Jun 25, 2013 Sean Albert
American consumers have been using traditional bank checking accounts for years. However, a recently released white paper from the Consumer Financial Protection Bureau (CFPB) shows that these accounts are becoming extremely costly for United States citizens.
Overall, the CFPB found that 27 percent of checking accounts in 2011 had at least one overdraft fee assessed. The average value of fees paid out by these accounts was $225.
Of those consumers that overdrafted, 27.8 percent were listed as heavy overdrafters, with more than 10 monetary penalties counted against them in 2011. Although these type of penalties have been commonplace since the inception of checking accounts, officials with the CFPB are worried about the amounts banks are charging.
"Consumers need to be able to anticipate and avoid unnecessary fees on their checking accounts. But we are concerned that overdraft programs at some banks may be increasing consumer costs," said Richard Cordray, the director of the CFPB.
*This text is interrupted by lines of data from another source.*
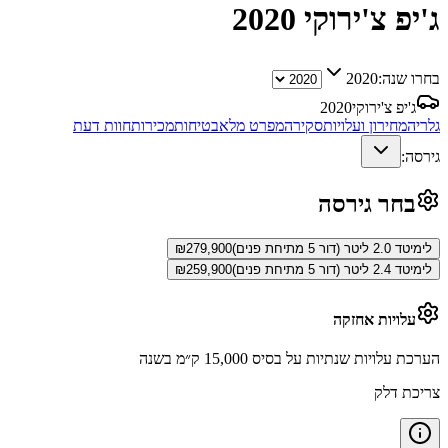
ג'יפ צ'ירוקי
2020
בחרו שנה:
2020
ג'יפ צ'ירוקי
2020
גלריה
מחירון ועלויות
סקירה
מפרט מלא
בטיחות
מכירות
חוות דעת
גירסה:
בחר גירסה
לימיטד 2.0 ליטר (דור 5 מתיחת פנים)
279,900
₪
לימיטד 2.4 ליטר (דור 5 מתיחת פנים)
259,900
₪
עלויות אחזקה
הערכת עלויות שנתיות על בסיס 15,000 ק״מ בשנה
צריכת דלק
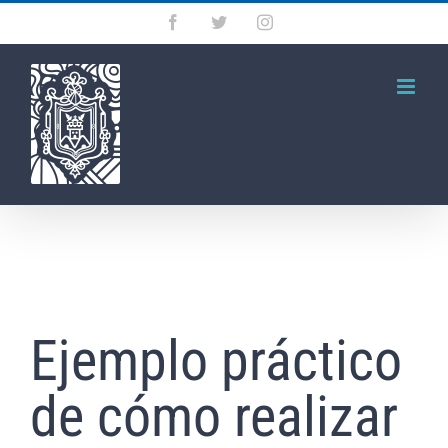
Saltar
Facebook
Twitter
Instagram
al
contenido
Ejemplo práctico
de cómo realizar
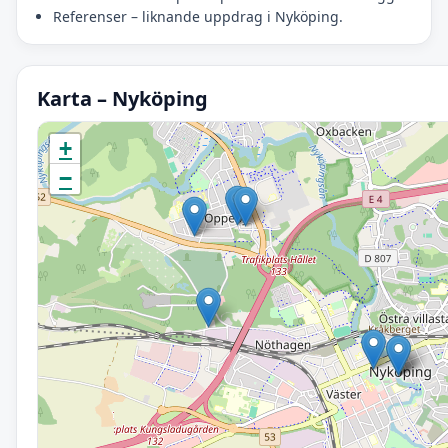
Referenser – liknande uppdrag i Nyköping.
Karta – Nyköping
Initierar karta…
+
−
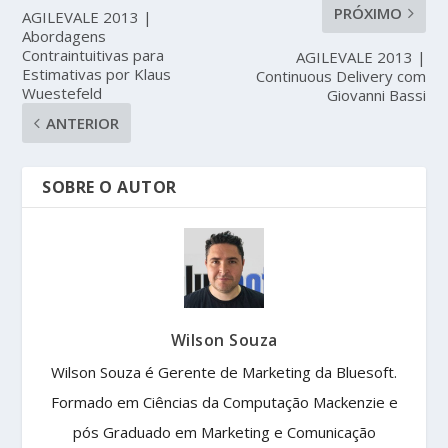
PRÓXIMO
AGILEVALE 2013 |
Abordagens
Contraintuitivas para
AGILEVALE 2013 |
Estimativas por Klaus
Continuous Delivery com
Wuestefeld
Giovanni Bassi
ANTERIOR
SOBRE O AUTOR
Wilson Souza
Wilson Souza é Gerente de Marketing da Bluesoft.
Formado em Ciências da Computação Mackenzie e
pós Graduado em Marketing e Comunicação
According to the source, although the average number of monthly electronic payments grew by 53 percent between 2000 and 2011, the number of check transactions has declined. In 2000, the average household made 22.2 check payments per month compared to just 10.6 in 2011. With overdraft fees becoming a concern for consumers, other electronic payment products have become more popular, including ACH cards. Just 1.6 ACH payments were made by U.S. homes in 2000 every month, while 6.6 transactions were made per month during 2011.
Data from The Electronic Payments Association (NACHA) released in May showed that ACH transactions become the No. 1 choice for U.S. consumers to make bill payments. Direct ACH payments account for nearly 50 percent of bill payments, according to the source. Also, 48 percent of bill providers prefer being paid via ACH compared to 21 percent who prefer card transactions.